Öncelikle, ben “demokratikliği” kabul etmediğim için bunun “açılımını” da pek ciddiye almıyorum. Elhamdülillah muhafazakar değil, Müslüman’ım. Demokrasiyi, demokratlığı savunmuyorum hala. İnat ediyorum reel politiğe karşı. Bu nedenle demokratik açılıma değil kardeşlik açılımına ihtiyacımız olduğunu savunuyorum. Ancak gidişatı soruyorsanız eğer, Habur sonrasında oy oranlarındaki ani dramatik düşüş Ak Parti’yi telaşlandırdı ve herkesin şahit olduğu üzre geri adım atıldı, süreç durduruldu. Hükümet’in aksini iddia etmesi sonucu değiştirmiyor. Sanırım biraz dinlenmeye aldılar. Hükümet iktidarı kaybetmeyi göze alamaz. Belki seçimlerden sonra bir şeyler bekleyebiliriz.
' BENİ PEMBE RÜYALAR İLE KANDIRAMAZLAR '
Başbakan Erdoğan, "Sivas'ı, Gazi Mahallesi'ni kana bulayan zihniyetle Danıştay'da kan döken zihniyet arasında hiçbir fark yoktur" dedi. Sizce Türkiye'nin bu karanlık elden kurtuluşu yakın mıdır?
Sorun o karanlık ellerden kurtulmak değildir. Sonuçta bu ülkede birilerinin neler yaptığı, hangi dolapların döndüğü ortaya çıkıyor. İğrençlikler, hukuksuzluklar, zulümler ortada. Bu noktadan geri dönüş artık olmaz. Ancak sorun, giden karanlık ellerin yerine kimin geleceğidir? Kim temizliyor bu karanlık ve aşağılık adamları? Kim, neden temizliyor? Ben bir ev abisi filan değilim. Beni pembe rüyalar ile kandıramazlar. Giden karanlık ellerin yerine kim geliyor? Asıl soru ve sorun bu…
' MHP İLE BDP ARASINDA ORTAK NOKTA VAR '
Siyasi partilerin kapatılması için dava açılmasını TBMM'nin onayına sunmayı öngören 8. madde ile ilgili görüşmelerin başladığı gün BDP milletvekillerinin “çekimser oy” kullandığı sanılıyor. Bilindiği gibi parti kapatmalardan en çok şikâyet edenler BDP'liler. Sizce bu yaman çelişkinin sebebi ne olabilir?
MHP için geçerli olan görüşüm BDP için de geçerlidir.
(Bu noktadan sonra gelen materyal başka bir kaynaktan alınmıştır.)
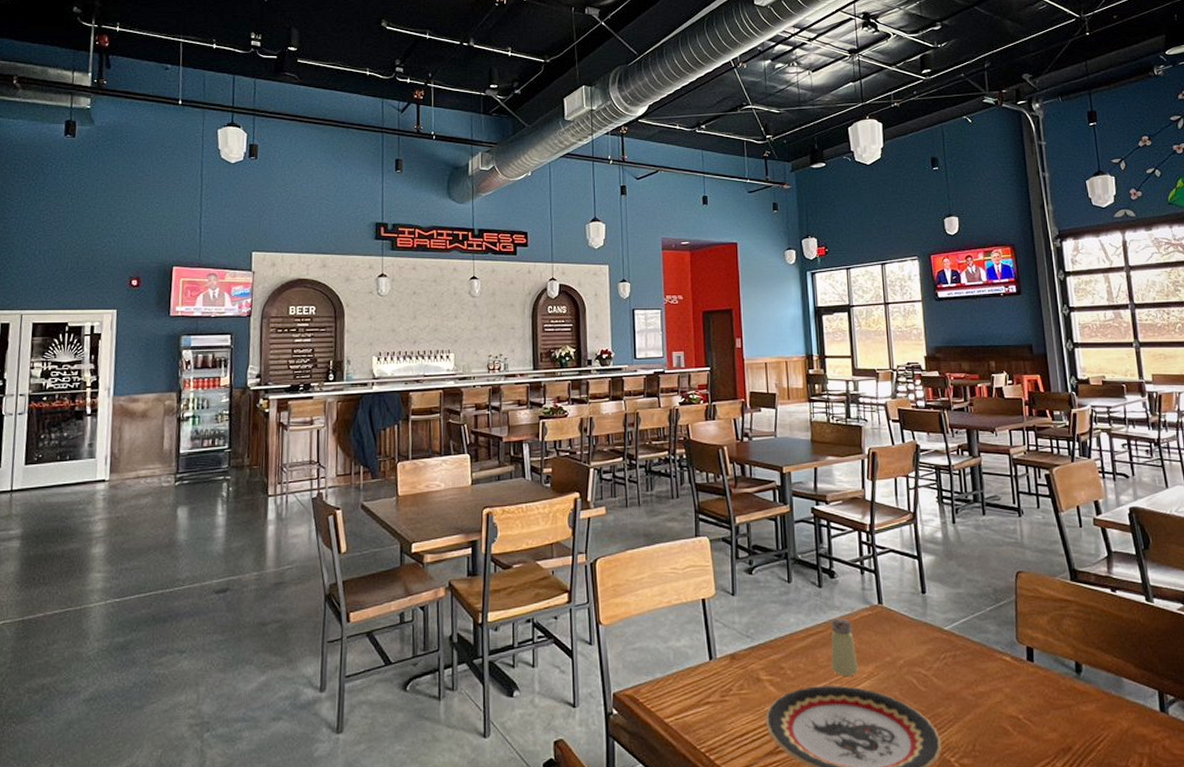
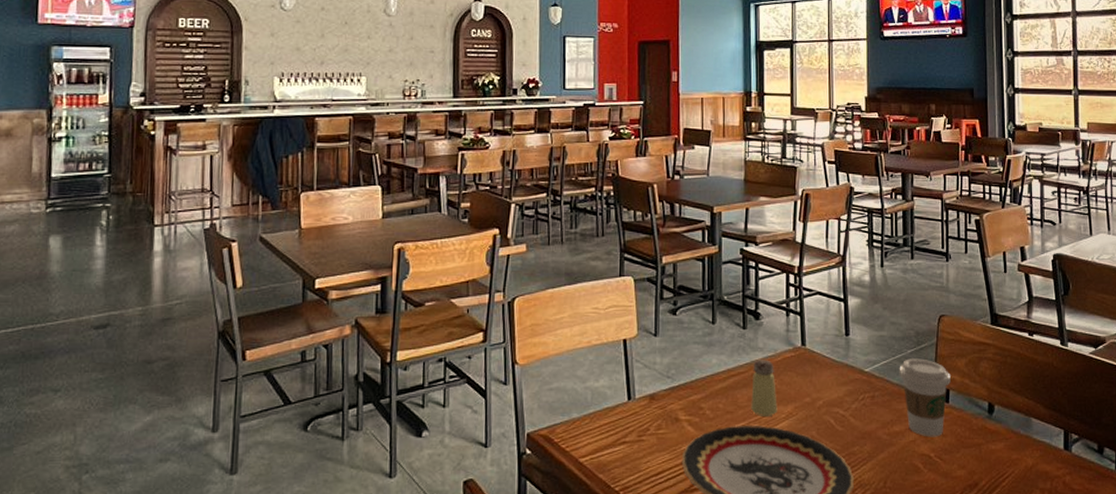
coffee cup: none [979,616,1034,698] -> present [899,358,951,437]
Önemli olan ırkçı görüşleridir. Üstelik bunlar Irkçı ve Sosyalist. Velhasıl bunların da parti kapatmalarındaki çelişkileri umurumda değil. MHP ile BDP arasında çelişkide de bir ortak nokta var yani.
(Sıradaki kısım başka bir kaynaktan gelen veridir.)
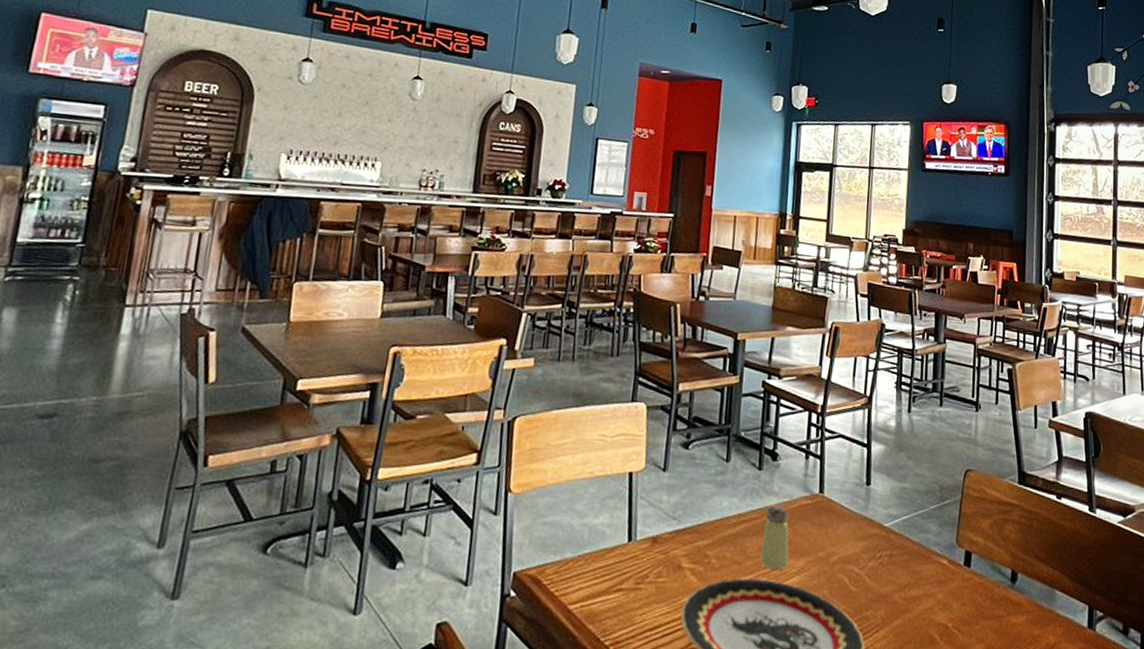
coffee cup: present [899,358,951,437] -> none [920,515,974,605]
' ZOR OLAN KISIM SAADET PARTİSİ İÇİN AŞILMIŞTIR, ARTIK KOLAY KISMI KALDI '
Yakın bir tarihte seçim olması durumunda meclis aritmetiği sizce nasıl olur? TDH ve Numan Kurtulmuş liderliğindeki Saadet Partisi barajı aşabilir mi?
Sanırım Ak Parti, CHP ve MHP oylarında çok fazla oynamalar olmaz. En fazla 3’e puanlık çıkışlar veya inişler görebiliriz. Bunlar Saadet ve TDH’ye yansır mı? Elbette. TDH’deki yükseliş CHP’deki inişi hızlandıracaktır ancak Saadet’in herkesten oy alma imkânı var. Saadet için gönlümden geçen önümüzdeki seçimlerde %7.5 ila %8.5 arası bir oy oranı. Bu oy oranı hem bir sonraki seçimlerde Saadet’i çok ciddi bir ‘iktidar alternatifi’ yapacak hem de teşkilatlarını diri tutacaktır. Saadet, teşkilatı ile yol alan bir parti. Rüzgarla, medya ile hiç oy toplamadı. Rüzgarını kendisi oluşturan bir hareket Milli Görüş hareketi. Bu nedenle Saadet en az %7 oy alır ve bence %2.5’tan bu noktaya gelmek Numan Bey ile iktidara yükselmekten daha zordu. Zor olan kısım Saadet için aşılmıştır, artık işin kolay kısmı kaldı.
Son olarak Gençlik Geliyor Mail Grup üyelerine neler söylemek istersiniz?
Eğer son kısma kadar okuduysalar teşekkür etmekten başka bir şey söylemek elimden gelmez. Teşekkür ederim.